Conclusie is dan ook dat het bestreden besluit wegens strijd met artikel 7:12, eerste lid, van de Algemene wet bestuursrecht (Awb) niet in stand kan blijven. Gelet op de inmiddels verstreken tijd en het feit dat werkgeefster op 27 maart 2013 in staat van faillissement is verklaard, is redelijkerwijs niet meer te verwachten dat het Uwv er alsnog in zal slagen dit motiveringsgebrek te herstellen. Onder toepassing van artikel 8:72, derde lid, aanhef en onder b, van de Awb zullen besluiten 1 en 2 van 15 december 2012 daarom worden herroepen.

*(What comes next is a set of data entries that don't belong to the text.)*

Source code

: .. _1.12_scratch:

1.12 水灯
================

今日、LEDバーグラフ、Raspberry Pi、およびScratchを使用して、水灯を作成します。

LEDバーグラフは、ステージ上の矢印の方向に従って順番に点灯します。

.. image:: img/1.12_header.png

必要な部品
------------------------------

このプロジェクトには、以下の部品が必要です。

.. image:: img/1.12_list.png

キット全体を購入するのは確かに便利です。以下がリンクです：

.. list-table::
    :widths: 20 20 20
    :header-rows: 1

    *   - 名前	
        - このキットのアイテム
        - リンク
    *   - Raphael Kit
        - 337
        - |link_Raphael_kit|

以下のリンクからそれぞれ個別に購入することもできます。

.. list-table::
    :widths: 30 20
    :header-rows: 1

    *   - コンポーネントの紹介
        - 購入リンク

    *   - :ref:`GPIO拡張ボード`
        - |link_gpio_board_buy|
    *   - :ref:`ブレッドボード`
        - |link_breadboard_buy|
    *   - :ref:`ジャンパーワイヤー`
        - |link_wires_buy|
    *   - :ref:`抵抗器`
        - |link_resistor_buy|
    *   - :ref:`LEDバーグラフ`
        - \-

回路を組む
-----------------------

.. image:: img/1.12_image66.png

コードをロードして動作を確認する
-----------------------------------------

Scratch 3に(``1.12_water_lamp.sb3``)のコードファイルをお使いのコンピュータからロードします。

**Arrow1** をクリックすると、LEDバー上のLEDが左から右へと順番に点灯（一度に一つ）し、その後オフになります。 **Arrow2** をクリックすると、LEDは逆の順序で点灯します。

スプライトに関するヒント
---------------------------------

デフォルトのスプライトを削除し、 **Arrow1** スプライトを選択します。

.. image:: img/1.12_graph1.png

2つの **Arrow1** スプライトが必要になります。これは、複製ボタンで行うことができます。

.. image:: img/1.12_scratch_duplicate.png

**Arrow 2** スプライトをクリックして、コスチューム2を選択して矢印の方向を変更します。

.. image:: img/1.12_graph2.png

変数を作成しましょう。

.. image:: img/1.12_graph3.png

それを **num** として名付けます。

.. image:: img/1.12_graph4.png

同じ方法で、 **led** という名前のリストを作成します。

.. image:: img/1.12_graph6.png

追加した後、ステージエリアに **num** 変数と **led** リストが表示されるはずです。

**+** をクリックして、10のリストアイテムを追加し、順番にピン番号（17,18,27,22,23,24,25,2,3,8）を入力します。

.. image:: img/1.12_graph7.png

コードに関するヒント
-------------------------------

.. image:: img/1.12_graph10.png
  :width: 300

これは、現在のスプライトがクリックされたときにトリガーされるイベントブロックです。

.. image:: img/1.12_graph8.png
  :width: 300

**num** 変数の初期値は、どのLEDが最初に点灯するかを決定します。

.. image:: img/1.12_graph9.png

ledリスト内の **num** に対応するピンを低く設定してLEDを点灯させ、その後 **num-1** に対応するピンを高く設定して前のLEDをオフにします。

5. Er is aanleiding het Uwv te veroordelen in de proceskosten van appellant in hoger beroep. Deze kosten worden begroot op € 980,- voor verleende rechtsbijstand.

BESLISSING

De Centrale Raad van Beroep
  • vernietigt de aangevallen uitspraak voor zover aangevochten;
  • verklaart het beroep tegen het besluit van 22 april 2013 gegrond en vernietigt dat besluit voor zover daarbij de besluiten 1 en 2 van 15 december 2012 zijn gehandhaafd;
  • herroept de besluiten 1 en 2 van 15 december 2012 en bepaalt dat deze uitspraak in zoverre in de plaats treedt van het besluit van 22 april 2013;
  • veroordeelt het Uwv in de proceskosten van appellant in hoger beroep tot een bedrag van € 980,-;
  • bepaalt dat het Uwv aan appellant het in hoger beroep betaalde griffierecht van in totaal
€ 118,- vergoedt.
Deze uitspraak is gedaan door G.A.J. van den Hurk als voorzitter en A.I. van der Kris en
W.E. Doolaard als leden, in tegenwoordigheid van J.C. Hoogendoorn als griffier. De beslissing is uitgesproken in het openbaar op 18 februari 2015.